The system works through the UC Riverside Citrus Clonal Protection Program, which maintains disease-free parent stock. Nurseries propagate from these clean sources, so the trees you buy from a licensed nursery have been verified free of greening, canker, and other regulated pathogens. You can find yuzu trees from specialty citrus nurseries that ship to states where growing conditions allow it. In colder climates, yuzu does reasonably well in large containers brought indoors for winter, though fruit production will be limited compared to trees planted in the ground in zones 8 through 10.

Why Yuzu Specifically Gets Attention

Yuzu isn’t singled out by name in any regulation.

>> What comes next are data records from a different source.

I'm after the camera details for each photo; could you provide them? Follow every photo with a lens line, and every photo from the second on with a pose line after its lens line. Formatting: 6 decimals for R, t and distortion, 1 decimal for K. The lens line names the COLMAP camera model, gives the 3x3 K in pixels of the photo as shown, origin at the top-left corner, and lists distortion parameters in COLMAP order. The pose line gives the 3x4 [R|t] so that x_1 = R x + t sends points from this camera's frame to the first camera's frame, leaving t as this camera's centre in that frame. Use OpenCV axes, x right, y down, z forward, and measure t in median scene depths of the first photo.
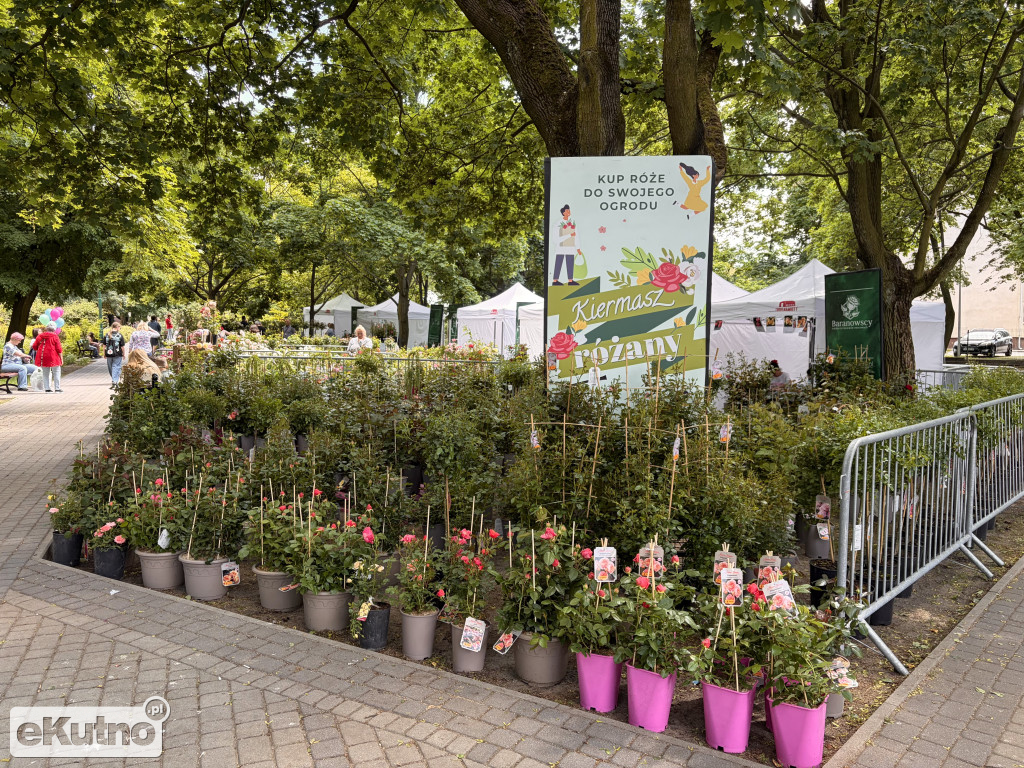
lens RADIAL K [[781.0, 0, 509.0], [0, 781.0, 386.9], [0, 0, 1]] dist [0.123486, -0.216194]
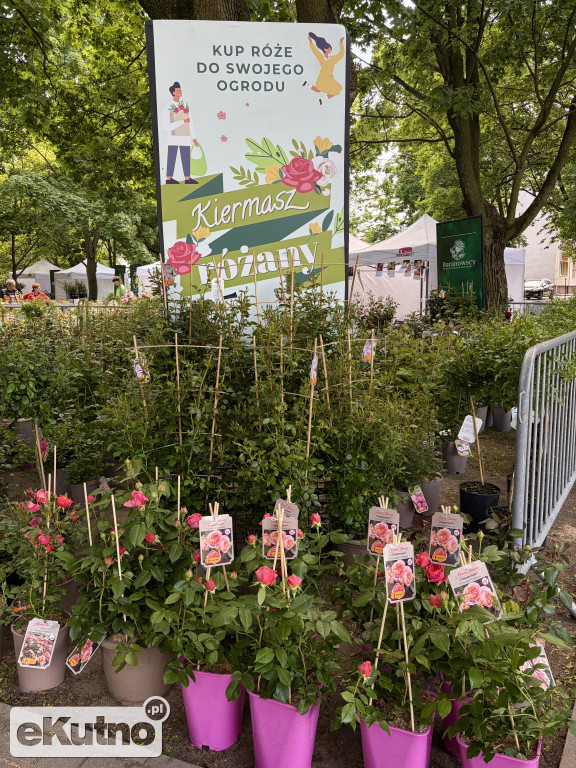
lens RADIAL K [[583.0, 0, 288.0], [0, 583.0, 384.0], [0, 0, 1]] dist [0.055468, -0.066671]
pose [[0.987189, -0.049117, 0.151809, 0.078923], [0.036269, 0.995611, 0.086270, 0.033728], [-0.155380, -0.079659, 0.984638, 0.347260]]
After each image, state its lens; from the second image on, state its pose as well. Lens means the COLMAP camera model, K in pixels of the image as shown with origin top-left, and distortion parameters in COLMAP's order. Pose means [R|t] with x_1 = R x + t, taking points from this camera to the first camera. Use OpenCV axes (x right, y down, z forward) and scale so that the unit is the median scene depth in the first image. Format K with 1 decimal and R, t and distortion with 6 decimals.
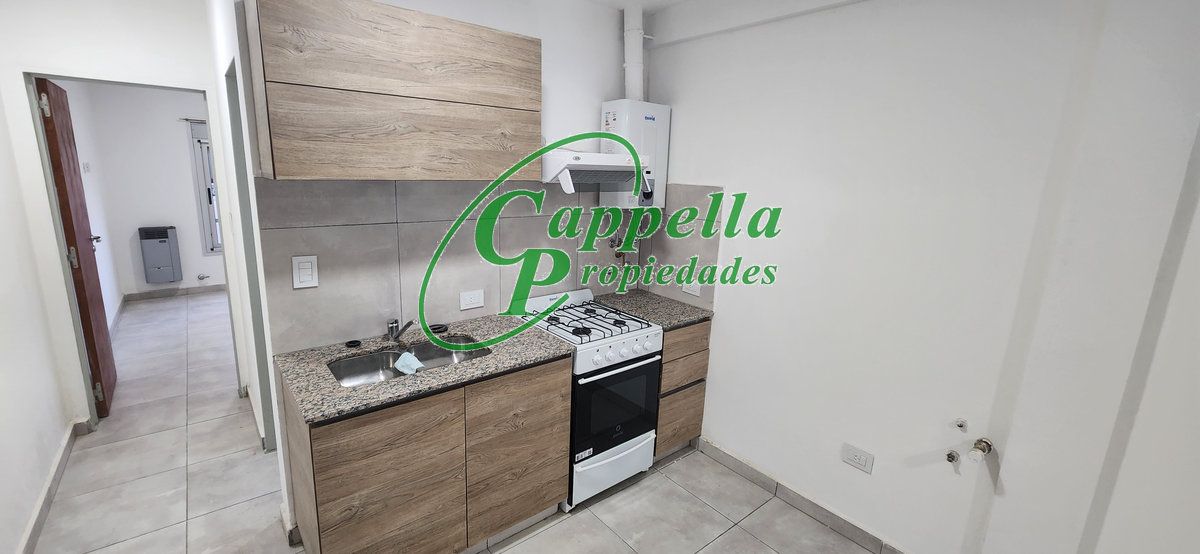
lens RADIAL K [[484.5, 0, 588.0], [0, 484.5, 267.6], [0, 0, 1]] dist [-0.000700, 0.000614]
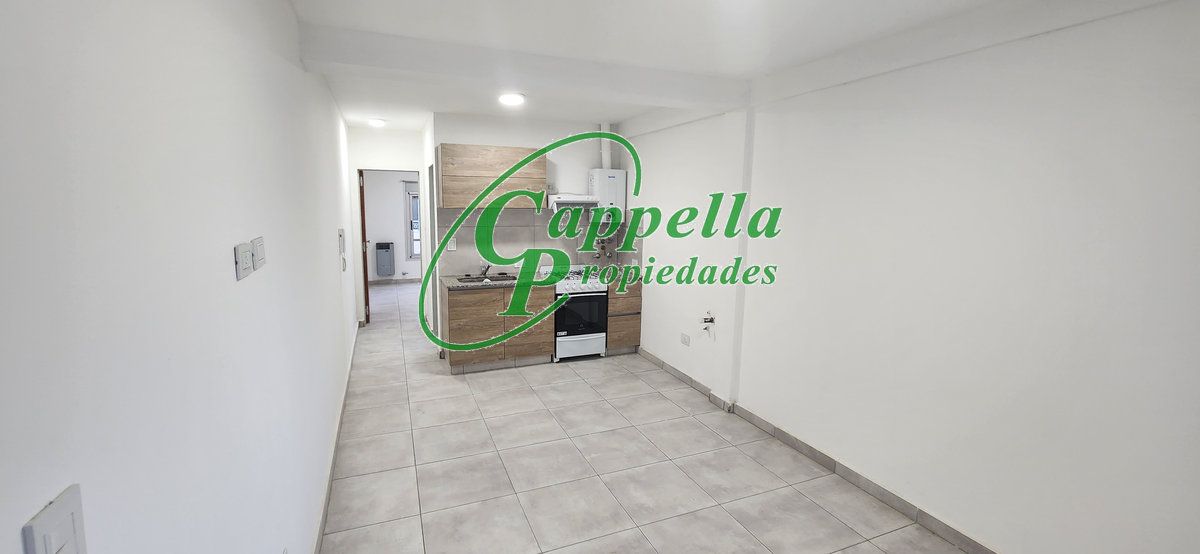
lens RADIAL K [[484.5, 0, 588.5], [0, 484.5, 265.9], [0, 0, 1]] dist [-0.000700, 0.000614]
pose [[0.958812, 0.014856, -0.283652, 0.647451], [-0.038283, 0.996278, -0.077225, 0.226227], [0.281450, 0.084903, 0.955813, -0.955006]]
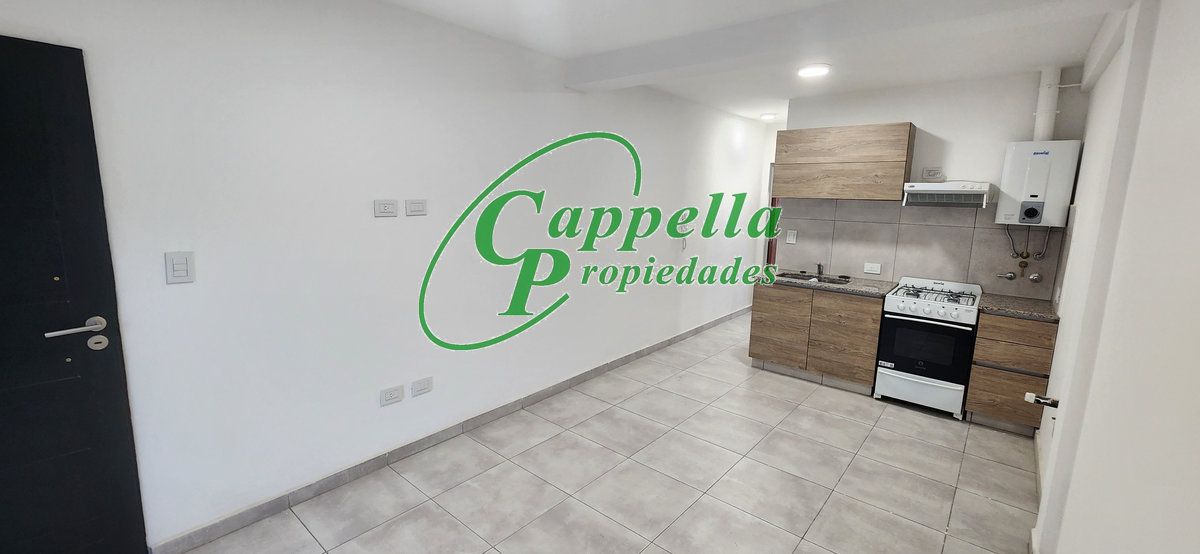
lens RADIAL K [[484.5, 0, 591.3], [0, 484.5, 265.5], [0, 0, 1]] dist [-0.000700, 0.000614]
pose [[0.180115, 0.118385, -0.976496, 1.255179], [-0.218741, 0.972694, 0.077578, 0.138392], [0.959016, 0.199627, 0.201092, -0.325375]]
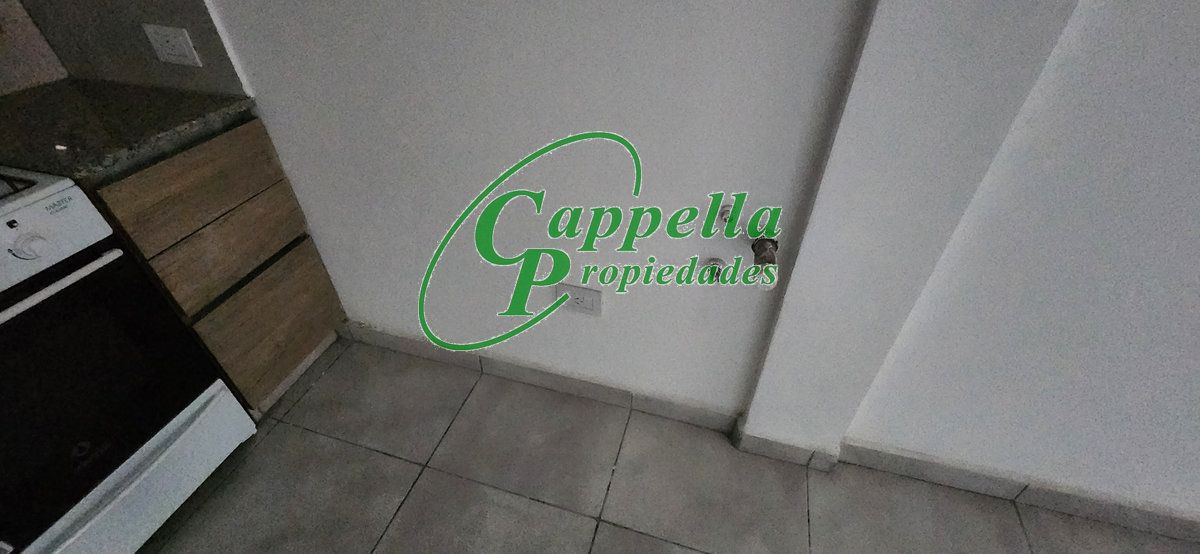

The ban applies to fresh citrus broadly, covering oranges, lemons, limes, grapefruits, and every other citrus variety equally. Yuzu just gets more attention because demand for it has surged in Western cooking and cocktail culture over the past decade, and people are frustrated that they can find yuzu on restaurant menus but can’t easily buy the fresh fruit.

The gap between yuzu’s popularity and its availability creates a perception that the fruit is uniquely forbidden. In reality, you’d face the same restrictions trying to bring a fresh orange from Tokyo. Yuzu’s status as a specialty ingredient, combined with the very limited domestic supply, just makes the ban more noticeable than it is for citrus fruits already grown at scale in the U.S.